I'm just glad they still make these kinds of films instead of relying completely on CGI. I was sorely disappointed by the decision to make Tangled that way instead of in the traditional animation style as they were originally going to do.

browncoat
Post 2

@clintflint - It probably helps that they see the film as the finished product rather than an individual scene. And they will often be able to make long lasting individual figures as well, since films often release various toys and models for sale.

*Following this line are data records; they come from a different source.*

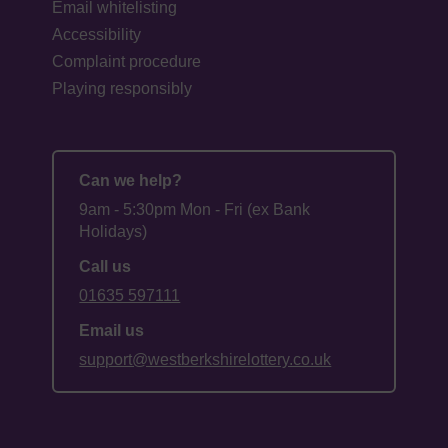
Email whitelisting
Accessibility
Complaint procedure
Playing responsibly
Can we help?
9am - 5:30pm Mon - Fri (ex Bank
Holidays)
Call us
01635 597111
Email us
support@westberkshirelottery.co.uk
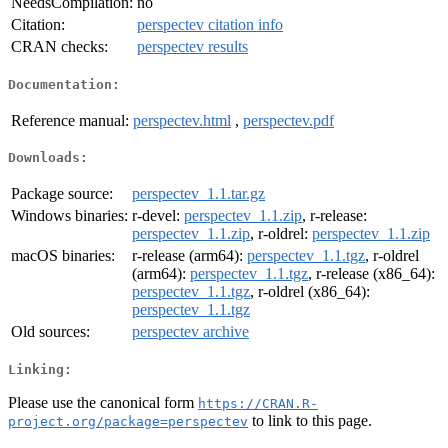
NeedsCompilation:
no
Citation:
perspectev citation info
CRAN checks:
perspectev results
Documentation:
Reference manual:
perspectev.html
,
perspectev.pdf
Downloads:
Package source:
perspectev_1.1.tar.gz
Windows binaries:
r-devel:
perspectev_1.1.zip
, r-release:
perspectev_1.1.zip
, r-oldrel:
perspectev_1.1.zip
macOS binaries:
r-release (arm64):
perspectev_1.1.tgz
, r-oldrel
(arm64):
perspectev_1.1.tgz
, r-release (x86_64):
perspectev_1.1.tgz
, r-oldrel (x86_64):
perspectev_1.1.tgz
Old sources:
perspectev archive
Linking:
Please use the canonical form
https://CRAN.R-
to link to this page.
project.org/package=perspectev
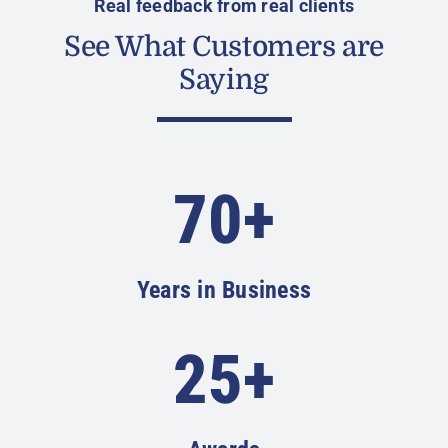
Real feedback from real clients
See What Customers are
Saying
70+
Years in Business
25+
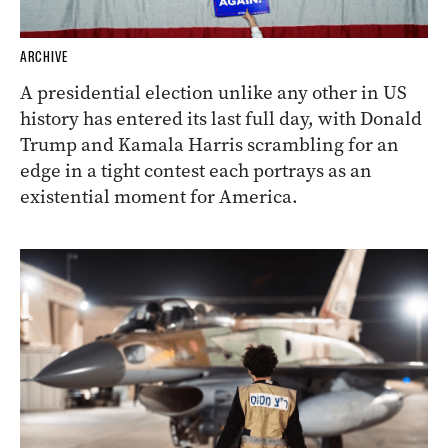
ARCHIVE
A presidential election unlike any other in US
history has entered its last full day, with Donald
Trump and Kamala Harris scrambling for an
edge in a tight contest each portrays as an
existential moment for America.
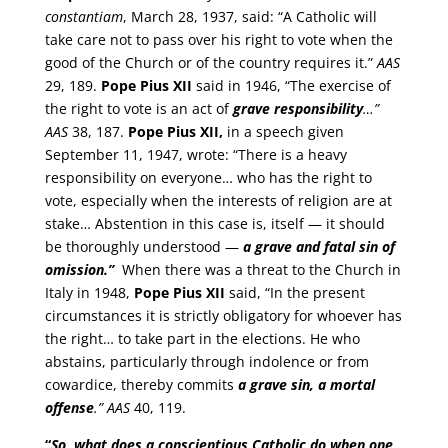
constantiam
, March 28, 1937, said: “A Catholic will
take care not to pass over his right to vote when the
good of the Church or of the country requires it.”
AAS
29, 189.
Pope Pius XII
said in 1946, “The exercise of
the right to vote is an act of
grave responsibility
…”
AAS
38, 187.
Pope Pius XII,
in a speech given
September 11, 1947, wrote: “There is a heavy
responsibility on everyone… who has the right to
vote, especially when the interests of religion are at
stake… Abstention in this case is, itself — it should
be thoroughly understood —
a grave and fatal sin of
omission.”
When there was a threat to the Church in
Italy in 1948,
Pope Pius XII
said, “In the present
circumstances it is strictly obligatory for whoever has
the right… to take part in the elections. He who
abstains, particularly through indolence or from
cowardice, thereby commits
a grave sin, a mortal
offense
.”
AAS
40, 119.
“
So, what does a conscientious Catholic do when one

It is magical how much work goes into it though. I always thought it was done on a fairly small scale until I saw a documentary about how they made Coraline. They had a massive stage with the entire setting made up at about one third size, so they could move the puppets from one place to another without having to swap around the background at all. I do wonder what they ended up doing with that set in the end. It would be cool if it was in a museum or something where kids could go see it.

clintflint
Post 1

It always astonishes me how much work must go into a claymation, particularly when you consider that it doesn't last. The characters have to be made to be moved, or they wouldn't be able to shoot them in a short amount of time, but making them so that they can move generally means using clay or something that won't stay in shape forever.

So every frame of a claymation movie is an intense exercise in art and sculpture that took hours to set up and will never be seen except in that split second on the screen.

I get upset if my mother throws out even a single painting I did in an afternoon as a kid. I don't know how those artists are able to do so much work for it to be routinely destroyed for the next shot.